[Start of Attachment]
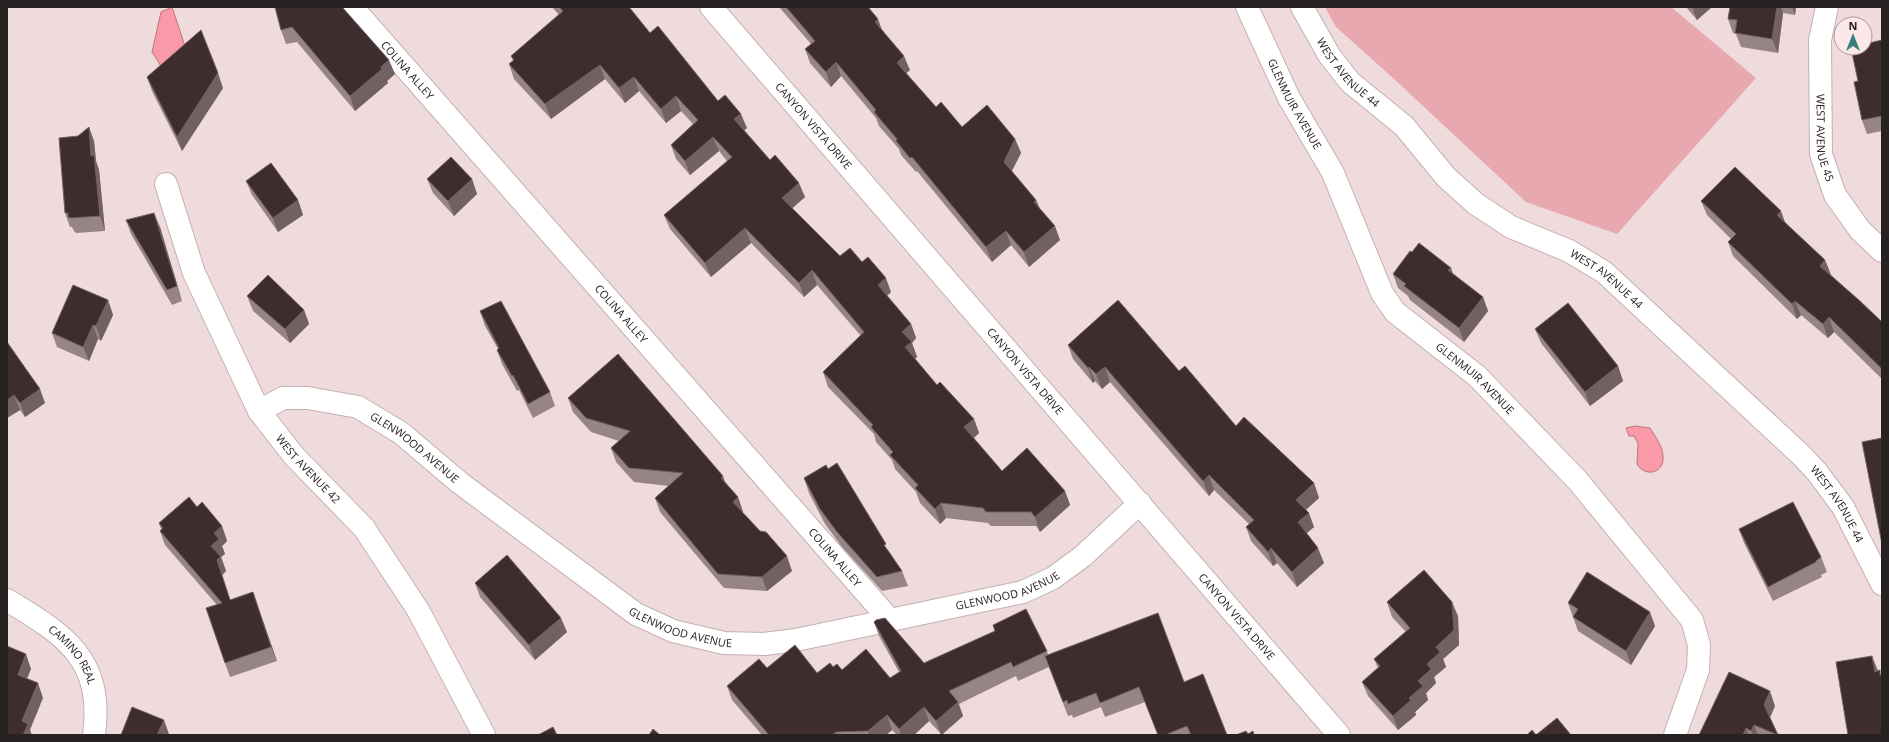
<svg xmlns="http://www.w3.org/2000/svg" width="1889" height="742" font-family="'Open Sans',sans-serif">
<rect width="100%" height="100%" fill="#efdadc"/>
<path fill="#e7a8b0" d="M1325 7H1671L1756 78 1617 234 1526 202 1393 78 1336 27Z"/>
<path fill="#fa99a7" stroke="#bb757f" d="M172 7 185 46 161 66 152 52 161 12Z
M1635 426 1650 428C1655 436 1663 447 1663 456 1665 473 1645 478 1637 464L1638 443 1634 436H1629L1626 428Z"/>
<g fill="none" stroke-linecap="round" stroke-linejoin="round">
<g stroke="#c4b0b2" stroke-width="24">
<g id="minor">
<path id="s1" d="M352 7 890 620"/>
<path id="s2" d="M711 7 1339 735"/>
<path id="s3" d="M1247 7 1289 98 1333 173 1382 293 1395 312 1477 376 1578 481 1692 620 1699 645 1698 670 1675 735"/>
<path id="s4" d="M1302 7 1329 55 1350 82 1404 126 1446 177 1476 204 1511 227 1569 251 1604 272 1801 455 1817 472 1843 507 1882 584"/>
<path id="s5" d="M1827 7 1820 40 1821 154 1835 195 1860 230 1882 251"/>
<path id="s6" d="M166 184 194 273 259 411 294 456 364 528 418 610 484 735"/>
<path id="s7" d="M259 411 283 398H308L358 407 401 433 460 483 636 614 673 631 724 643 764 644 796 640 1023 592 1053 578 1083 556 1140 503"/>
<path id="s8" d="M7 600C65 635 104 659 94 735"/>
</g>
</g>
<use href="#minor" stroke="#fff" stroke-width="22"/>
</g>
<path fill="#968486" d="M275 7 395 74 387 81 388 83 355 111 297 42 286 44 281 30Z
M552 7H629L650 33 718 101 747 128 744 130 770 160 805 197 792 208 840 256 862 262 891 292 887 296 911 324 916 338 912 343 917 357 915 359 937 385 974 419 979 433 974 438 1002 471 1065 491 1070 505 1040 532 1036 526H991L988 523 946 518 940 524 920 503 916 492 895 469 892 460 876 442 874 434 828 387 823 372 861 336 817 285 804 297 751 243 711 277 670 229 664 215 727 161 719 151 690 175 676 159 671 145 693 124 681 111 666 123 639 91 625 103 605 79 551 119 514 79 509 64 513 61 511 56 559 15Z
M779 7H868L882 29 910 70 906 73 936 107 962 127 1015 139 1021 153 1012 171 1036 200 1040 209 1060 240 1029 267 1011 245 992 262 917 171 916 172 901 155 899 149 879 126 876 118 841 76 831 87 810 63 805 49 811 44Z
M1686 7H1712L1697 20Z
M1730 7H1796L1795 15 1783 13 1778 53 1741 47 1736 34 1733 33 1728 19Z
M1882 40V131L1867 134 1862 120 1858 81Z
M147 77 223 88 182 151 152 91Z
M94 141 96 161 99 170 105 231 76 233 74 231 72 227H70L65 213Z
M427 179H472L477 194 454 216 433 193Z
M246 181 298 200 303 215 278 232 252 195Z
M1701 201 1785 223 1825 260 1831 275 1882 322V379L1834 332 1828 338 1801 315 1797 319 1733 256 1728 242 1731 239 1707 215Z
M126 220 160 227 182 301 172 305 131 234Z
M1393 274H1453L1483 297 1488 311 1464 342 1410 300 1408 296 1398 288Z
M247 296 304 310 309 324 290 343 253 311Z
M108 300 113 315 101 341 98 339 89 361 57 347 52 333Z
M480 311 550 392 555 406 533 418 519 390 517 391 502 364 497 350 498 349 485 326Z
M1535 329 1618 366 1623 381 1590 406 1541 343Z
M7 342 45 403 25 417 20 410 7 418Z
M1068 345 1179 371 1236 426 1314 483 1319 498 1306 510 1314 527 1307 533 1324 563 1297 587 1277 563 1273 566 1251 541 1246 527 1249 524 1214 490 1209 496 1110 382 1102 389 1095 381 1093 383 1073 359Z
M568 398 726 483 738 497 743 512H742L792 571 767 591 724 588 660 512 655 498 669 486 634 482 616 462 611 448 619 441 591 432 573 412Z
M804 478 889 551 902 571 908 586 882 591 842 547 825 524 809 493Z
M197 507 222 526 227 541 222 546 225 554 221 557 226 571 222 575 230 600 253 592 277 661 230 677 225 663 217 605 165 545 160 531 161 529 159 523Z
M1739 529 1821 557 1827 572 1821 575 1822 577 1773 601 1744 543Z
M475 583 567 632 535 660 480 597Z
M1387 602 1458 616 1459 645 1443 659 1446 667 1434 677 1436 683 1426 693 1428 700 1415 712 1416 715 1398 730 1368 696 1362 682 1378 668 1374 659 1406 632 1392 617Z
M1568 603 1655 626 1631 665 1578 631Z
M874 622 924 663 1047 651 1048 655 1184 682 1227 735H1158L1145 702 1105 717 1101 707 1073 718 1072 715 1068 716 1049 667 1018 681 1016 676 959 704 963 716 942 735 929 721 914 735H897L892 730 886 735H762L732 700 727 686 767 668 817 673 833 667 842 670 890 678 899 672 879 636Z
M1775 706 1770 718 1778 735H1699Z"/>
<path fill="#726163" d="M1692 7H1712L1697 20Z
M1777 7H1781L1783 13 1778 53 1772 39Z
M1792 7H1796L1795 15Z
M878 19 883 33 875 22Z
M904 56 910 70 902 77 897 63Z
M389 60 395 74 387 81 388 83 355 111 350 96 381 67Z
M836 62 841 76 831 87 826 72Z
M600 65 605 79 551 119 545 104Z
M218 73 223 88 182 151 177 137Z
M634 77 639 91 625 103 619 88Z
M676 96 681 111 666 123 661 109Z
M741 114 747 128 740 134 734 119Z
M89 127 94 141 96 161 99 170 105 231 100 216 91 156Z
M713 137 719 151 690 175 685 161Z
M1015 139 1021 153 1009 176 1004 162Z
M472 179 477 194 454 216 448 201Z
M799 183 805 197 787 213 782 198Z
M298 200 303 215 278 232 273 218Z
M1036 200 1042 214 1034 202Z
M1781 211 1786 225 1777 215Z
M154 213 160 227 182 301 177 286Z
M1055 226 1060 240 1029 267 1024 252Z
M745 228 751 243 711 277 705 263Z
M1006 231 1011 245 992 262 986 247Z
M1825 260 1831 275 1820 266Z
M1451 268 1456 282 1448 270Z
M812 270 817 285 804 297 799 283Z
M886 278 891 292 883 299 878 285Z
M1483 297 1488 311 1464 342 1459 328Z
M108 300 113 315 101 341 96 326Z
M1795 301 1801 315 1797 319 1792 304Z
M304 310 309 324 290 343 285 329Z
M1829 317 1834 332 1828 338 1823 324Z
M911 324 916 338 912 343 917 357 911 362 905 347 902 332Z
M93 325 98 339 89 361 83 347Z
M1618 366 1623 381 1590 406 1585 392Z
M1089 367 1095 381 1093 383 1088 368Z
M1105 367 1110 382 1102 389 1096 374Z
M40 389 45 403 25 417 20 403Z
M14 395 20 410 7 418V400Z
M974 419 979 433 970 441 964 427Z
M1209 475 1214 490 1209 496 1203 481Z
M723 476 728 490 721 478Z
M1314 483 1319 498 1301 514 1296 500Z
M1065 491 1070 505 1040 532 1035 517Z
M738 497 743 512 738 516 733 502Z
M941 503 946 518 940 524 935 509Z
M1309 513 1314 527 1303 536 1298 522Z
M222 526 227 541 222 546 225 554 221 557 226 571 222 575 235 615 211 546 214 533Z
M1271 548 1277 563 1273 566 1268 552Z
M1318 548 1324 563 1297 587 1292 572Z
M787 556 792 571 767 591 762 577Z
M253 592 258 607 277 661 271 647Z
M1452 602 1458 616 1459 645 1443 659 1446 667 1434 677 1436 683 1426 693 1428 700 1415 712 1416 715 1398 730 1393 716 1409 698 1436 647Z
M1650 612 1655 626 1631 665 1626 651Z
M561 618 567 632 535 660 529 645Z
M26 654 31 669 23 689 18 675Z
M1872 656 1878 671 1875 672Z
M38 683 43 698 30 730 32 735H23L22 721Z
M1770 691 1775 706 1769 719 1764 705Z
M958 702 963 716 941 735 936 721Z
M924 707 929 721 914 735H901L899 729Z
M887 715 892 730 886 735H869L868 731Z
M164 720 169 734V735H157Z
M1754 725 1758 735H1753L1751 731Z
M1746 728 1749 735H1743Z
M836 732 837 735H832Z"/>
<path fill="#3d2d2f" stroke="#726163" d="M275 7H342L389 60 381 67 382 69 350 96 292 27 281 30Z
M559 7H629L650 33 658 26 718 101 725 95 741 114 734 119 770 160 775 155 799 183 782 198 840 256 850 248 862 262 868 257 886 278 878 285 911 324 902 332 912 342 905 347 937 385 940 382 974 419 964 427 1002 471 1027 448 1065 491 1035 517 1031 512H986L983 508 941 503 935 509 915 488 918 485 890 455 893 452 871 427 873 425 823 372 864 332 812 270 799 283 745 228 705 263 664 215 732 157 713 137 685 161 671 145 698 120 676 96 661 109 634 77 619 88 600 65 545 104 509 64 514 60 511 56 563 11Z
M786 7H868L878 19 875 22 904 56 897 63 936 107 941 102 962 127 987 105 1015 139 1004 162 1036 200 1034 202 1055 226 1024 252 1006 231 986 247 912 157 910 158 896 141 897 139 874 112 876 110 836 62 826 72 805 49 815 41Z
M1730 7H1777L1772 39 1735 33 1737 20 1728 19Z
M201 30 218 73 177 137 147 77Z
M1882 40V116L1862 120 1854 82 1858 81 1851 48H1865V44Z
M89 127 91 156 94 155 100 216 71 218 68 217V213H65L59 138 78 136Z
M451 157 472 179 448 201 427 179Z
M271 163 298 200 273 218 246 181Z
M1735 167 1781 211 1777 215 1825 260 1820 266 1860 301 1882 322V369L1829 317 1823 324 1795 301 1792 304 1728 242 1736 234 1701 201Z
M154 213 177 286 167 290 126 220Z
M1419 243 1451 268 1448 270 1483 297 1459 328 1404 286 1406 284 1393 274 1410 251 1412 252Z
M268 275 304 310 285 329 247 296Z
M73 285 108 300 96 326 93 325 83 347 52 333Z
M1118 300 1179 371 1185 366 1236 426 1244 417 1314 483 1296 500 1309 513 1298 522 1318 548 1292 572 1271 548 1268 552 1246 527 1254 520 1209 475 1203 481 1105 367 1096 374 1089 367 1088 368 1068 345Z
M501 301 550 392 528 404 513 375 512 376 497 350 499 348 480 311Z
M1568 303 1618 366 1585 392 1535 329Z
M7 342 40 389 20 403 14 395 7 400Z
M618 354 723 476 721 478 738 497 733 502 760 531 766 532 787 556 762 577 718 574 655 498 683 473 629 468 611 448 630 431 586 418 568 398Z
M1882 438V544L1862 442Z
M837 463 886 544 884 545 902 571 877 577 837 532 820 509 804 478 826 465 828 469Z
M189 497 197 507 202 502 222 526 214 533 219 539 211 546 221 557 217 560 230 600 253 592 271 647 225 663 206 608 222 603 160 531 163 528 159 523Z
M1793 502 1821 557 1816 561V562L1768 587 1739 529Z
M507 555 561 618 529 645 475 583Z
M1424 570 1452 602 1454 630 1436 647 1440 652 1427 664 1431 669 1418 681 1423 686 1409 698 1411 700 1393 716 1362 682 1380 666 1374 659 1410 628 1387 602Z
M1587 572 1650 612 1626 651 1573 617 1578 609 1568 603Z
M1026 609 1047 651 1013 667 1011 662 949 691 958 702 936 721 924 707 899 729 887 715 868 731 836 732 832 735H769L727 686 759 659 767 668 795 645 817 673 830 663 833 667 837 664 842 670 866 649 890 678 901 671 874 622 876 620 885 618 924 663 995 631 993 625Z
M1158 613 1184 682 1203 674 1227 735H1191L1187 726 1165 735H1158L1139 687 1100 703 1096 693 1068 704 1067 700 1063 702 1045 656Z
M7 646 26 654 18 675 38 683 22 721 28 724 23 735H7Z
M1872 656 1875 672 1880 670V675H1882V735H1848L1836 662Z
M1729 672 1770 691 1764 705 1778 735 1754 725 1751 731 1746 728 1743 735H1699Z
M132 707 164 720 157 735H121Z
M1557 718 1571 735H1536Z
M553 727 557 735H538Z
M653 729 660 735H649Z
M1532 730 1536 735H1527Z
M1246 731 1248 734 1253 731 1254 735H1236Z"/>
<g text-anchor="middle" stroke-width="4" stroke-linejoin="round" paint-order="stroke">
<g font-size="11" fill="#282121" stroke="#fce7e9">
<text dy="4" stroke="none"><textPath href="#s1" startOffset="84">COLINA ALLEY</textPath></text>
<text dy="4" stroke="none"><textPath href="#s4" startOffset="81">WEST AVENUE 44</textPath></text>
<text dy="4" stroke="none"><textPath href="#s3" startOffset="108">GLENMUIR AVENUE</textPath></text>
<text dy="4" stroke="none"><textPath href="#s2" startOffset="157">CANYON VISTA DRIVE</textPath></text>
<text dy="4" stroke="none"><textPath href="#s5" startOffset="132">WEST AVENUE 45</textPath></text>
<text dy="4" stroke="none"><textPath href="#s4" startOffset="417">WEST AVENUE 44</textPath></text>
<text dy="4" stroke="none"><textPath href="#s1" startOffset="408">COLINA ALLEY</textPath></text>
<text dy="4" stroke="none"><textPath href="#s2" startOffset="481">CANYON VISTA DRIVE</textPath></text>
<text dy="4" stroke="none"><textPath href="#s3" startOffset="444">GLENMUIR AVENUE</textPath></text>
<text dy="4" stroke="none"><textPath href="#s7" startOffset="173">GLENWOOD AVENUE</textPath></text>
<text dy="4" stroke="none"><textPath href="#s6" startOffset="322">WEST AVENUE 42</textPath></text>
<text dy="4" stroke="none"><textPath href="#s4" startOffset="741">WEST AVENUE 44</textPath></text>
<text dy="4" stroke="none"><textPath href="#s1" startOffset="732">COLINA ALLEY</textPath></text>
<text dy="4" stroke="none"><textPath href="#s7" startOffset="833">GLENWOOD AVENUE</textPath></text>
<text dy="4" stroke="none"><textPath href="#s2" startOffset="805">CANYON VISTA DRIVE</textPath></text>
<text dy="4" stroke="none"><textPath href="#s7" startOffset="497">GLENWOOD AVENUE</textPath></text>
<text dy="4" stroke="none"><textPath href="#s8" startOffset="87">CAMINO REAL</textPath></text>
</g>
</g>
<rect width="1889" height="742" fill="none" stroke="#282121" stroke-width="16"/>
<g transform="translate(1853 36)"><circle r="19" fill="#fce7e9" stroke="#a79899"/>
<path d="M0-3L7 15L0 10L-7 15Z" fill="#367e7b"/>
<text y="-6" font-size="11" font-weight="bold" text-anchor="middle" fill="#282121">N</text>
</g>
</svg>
[End of Attachment]
[Start of Attachment]
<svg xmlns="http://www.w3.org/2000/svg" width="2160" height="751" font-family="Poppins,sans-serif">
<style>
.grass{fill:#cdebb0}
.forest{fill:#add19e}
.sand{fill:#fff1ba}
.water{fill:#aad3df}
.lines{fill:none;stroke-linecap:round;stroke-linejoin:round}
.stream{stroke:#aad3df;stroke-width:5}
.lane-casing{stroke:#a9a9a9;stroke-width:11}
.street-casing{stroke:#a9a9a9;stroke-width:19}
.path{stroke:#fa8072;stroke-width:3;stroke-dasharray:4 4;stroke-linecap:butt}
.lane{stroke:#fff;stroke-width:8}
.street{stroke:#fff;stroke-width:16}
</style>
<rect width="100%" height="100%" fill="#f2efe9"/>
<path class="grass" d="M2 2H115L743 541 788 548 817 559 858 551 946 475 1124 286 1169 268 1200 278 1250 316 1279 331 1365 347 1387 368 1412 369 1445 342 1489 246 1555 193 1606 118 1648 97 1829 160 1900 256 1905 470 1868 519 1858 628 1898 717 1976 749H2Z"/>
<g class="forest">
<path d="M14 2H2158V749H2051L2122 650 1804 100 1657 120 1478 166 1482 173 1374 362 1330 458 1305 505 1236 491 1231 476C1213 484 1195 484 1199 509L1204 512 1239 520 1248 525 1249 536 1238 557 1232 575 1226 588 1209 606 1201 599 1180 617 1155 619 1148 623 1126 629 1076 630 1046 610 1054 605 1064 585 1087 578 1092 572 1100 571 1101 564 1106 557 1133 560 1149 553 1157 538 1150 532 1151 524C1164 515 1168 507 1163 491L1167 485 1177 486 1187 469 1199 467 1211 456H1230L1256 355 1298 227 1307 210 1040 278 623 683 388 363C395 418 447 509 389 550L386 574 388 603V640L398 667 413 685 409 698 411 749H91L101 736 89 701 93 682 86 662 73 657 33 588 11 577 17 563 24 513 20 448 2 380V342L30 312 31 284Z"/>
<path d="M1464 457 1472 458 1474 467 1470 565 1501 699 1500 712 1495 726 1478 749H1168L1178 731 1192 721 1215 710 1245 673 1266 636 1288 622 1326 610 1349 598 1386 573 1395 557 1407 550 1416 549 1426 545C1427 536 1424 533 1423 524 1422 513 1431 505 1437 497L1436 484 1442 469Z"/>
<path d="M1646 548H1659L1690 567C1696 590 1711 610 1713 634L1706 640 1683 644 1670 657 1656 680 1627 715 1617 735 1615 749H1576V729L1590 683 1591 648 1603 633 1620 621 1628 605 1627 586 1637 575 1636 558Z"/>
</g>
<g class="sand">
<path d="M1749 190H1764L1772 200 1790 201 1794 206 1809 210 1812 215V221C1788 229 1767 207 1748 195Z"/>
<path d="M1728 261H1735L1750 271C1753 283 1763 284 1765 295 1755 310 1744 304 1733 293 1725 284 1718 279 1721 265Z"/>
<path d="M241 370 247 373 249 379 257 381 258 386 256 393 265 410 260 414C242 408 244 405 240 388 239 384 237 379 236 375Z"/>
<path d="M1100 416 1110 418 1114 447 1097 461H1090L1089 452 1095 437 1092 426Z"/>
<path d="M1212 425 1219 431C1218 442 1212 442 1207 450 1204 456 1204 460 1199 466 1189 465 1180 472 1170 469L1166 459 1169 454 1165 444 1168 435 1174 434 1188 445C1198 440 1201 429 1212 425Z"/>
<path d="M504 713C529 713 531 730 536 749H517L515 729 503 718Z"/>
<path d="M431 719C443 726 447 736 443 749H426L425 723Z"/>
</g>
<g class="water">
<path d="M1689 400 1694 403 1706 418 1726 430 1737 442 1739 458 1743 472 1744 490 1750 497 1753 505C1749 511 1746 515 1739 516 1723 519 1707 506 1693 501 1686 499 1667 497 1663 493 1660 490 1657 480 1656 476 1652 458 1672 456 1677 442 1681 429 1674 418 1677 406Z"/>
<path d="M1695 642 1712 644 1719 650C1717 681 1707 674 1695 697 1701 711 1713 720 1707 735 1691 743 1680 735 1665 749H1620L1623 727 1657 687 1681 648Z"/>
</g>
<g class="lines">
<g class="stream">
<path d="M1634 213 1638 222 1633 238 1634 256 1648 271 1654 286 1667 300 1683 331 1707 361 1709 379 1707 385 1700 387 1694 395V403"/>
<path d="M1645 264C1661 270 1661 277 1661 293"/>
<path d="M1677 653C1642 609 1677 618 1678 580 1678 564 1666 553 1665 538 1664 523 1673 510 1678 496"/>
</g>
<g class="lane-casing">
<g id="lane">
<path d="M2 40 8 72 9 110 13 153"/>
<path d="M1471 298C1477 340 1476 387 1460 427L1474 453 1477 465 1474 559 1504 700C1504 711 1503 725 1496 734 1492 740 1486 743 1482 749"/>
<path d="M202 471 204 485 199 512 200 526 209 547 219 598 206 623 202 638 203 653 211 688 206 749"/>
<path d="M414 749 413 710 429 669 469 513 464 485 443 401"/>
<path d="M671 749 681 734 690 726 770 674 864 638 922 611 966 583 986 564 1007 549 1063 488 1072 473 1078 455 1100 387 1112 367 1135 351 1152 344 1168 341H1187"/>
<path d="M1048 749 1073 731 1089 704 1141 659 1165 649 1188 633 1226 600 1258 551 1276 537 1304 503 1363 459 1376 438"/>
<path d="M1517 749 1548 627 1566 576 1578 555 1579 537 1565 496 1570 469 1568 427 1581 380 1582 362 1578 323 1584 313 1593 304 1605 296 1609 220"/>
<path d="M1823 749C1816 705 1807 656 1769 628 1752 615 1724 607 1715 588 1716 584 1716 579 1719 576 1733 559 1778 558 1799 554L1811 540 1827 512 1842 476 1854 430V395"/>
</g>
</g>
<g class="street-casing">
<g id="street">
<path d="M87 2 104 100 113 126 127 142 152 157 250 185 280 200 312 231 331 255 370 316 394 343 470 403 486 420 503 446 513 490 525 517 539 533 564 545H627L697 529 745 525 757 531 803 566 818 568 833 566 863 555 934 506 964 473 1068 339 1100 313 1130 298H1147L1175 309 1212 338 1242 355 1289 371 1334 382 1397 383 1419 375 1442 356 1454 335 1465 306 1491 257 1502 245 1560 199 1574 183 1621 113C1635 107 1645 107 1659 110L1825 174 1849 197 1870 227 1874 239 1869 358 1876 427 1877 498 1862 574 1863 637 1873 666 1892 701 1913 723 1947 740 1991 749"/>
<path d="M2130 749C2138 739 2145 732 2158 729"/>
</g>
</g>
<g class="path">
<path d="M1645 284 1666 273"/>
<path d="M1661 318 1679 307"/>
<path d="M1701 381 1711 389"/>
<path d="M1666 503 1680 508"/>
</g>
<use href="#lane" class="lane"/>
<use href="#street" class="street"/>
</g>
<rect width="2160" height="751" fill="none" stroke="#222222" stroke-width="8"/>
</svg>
[End of Attachment]
» Task:
Search the data for the string "size". List each line that has it.

» Solved exercise:
<g font-size="11" fill="#282121" stroke="#fce7e9">
<text y="-6" font-size="11" font-weight="bold" text-anchor="middle" fill="#282121">N</text>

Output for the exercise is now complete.